After a while, I started trying out some gentle pushing – I couldn’t bring myself to really go for it, and I felt myself trying a bit and then halting it, out of fear. The midwife checked me after a while, and said she could feel the sack of waters bulging out, and so I should push. And on one of the subsequent pushes they gushed forth, startling E.

So now it was time to push, but still I kept interrupting myself, because I’d been holding off so long that now it felt wrong to push. I had been ‘resting’ on the bed for a while, and I got back round onto all fours, which significantly intensified things. It was actually incredibly unpleasant, but equally it felt like how things were supposed to be – I felt more able to push, the contractions were quicker and more intense, urging me to push, and I could console myself by burying my face in the bed and rocking.

But what seemed like very soon after that, the midwife wanted me back on my back to ‘open up my hips more’. This led to more pain, much more discomfort, and a slowing of my contractions. She put my feet in the stirrups and kept adjusting them to push my knees toward me. I had to keep asking her to lower them again because of how much it hurt my right leg. Then she kept raising the back of the bed, which curved my back and caused even more pain and discomfort. So I found myself in the very position I knew I didn’t want to be in, and it was about as bad as I could have imagined. My old back and knee injuries were clearly making themselves known.

Plus the mouth piece on the gas and air had started making an atrociously loud buzzing which blocked out all other sound and vibrated incessantly in my mouth. It was obviously to do with the change in my breathing now that things were really serious, but try as I might I couldn’t rectify it. While it was buzzing, it was also failing to deliver the full amount of gas. So I was trapped in distraction and frustration, unable to ignore the buzzing as the midwife kept instructing, and unable to set aside my crutch, even if all it was really doing at this point was giving me something to bite down on.

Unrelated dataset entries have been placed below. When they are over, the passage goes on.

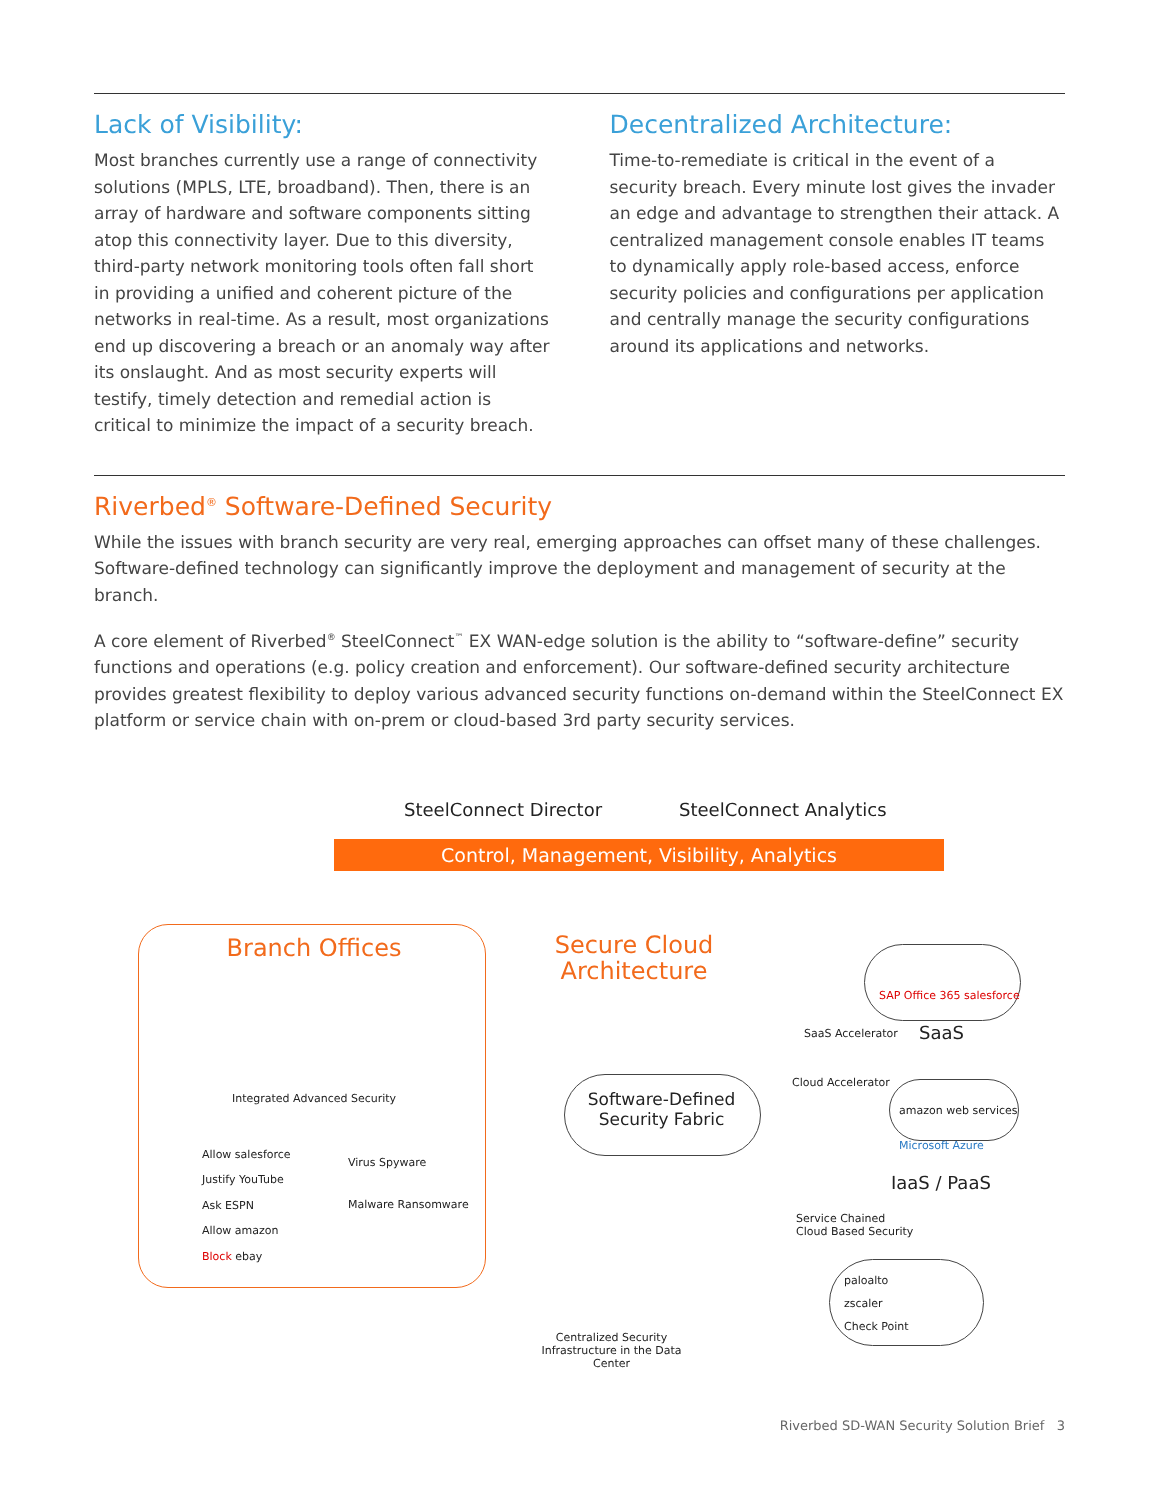Lack of Visibility:
Most branches currently use a range of connectivity solutions (MPLS, LTE, broadband). Then, there is an array of hardware and software components sitting atop this connectivity layer. Due to this diversity, third-party network monitoring tools often fall short in providing a unified and coherent picture of the networks in real-time. As a result, most organizations end up discovering a breach or an anomaly way after its onslaught. And as most security experts will testify, timely detection and remedial action is critical to minimize the impact of a security breach.
Decentralized Architecture:
Time-to-remediate is critical in the event of a security breach. Every minute lost gives the invader an edge and advantage to strengthen their attack. A centralized management console enables IT teams to dynamically apply role-based access, enforce security policies and configurations per application and centrally manage the security configurations around its applications and networks.
Riverbed<sup>®</sup> Software-Defined Security
While the issues with branch security are very real, emerging approaches can offset many of these challenges. Software-defined technology can significantly improve the deployment and management of security at the branch.
A core element of Riverbed<sup>®</sup> SteelConnect<sup>™</sup> EX WAN-edge solution is the ability to “software-define” security functions and operations (e.g. policy creation and enforcement). Our software-defined security architecture provides greatest flexibility to deploy various advanced security functions on-demand within the SteelConnect EX platform or service chain with on-prem or cloud-based 3rd party security services.
SteelConnect Director SteelConnect Analytics
Control, Management, Visibility, Analytics
Branch Offices
Integrated Advanced Security
Allow salesforce
Justify YouTube
Ask ESPN
Allow amazon
Block ebay
Virus Spyware
Malware Ransomware
Secure Cloud Architecture
Software-Defined Security Fabric
SAP Office 365 salesforce
SaaS Accelerator SaaS
Cloud Accelerator
amazon web services
Microsoft Azure
IaaS / PaaS
Service Chained
Cloud Based Security
paloalto
zscaler
Check Point
Centralized Security Infrastructure in the Data Center
Riverbed SD-WAN Security Solution Brief 3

I was annoyed at myself for not claiming more power over the situation. I was annoyed at the midwife for following such conventional wisdom and more or less ignoring my protests (as weak as they may have been, I don’t really remember). I was supremely annoyed at the mouth piece. The whole thing felt fudged.

But at some point, the gas and air was set aside, the midwife told me in no uncertain terms what I needed to be doing, and he started coming out. My contractions had slowed down a lot now that I was on my back, and it felt like in between pushes we were all just tensely waiting for something to happen again for an unreasonable length of time. There began to be talk of drugs and doctors because I had been pushing for so long. The midwife stepped up her cheerleader game, which I was incredibly grateful for, and my son emerged before drugs or doctors.

It wasn’t how I had wanted it to be, but it was over, and I couldn’t say it had been so bad. And now he was on my chest. In the real world. A real human. Who we had made.

Was it worth it? Of course. Would I do it again? Not like this.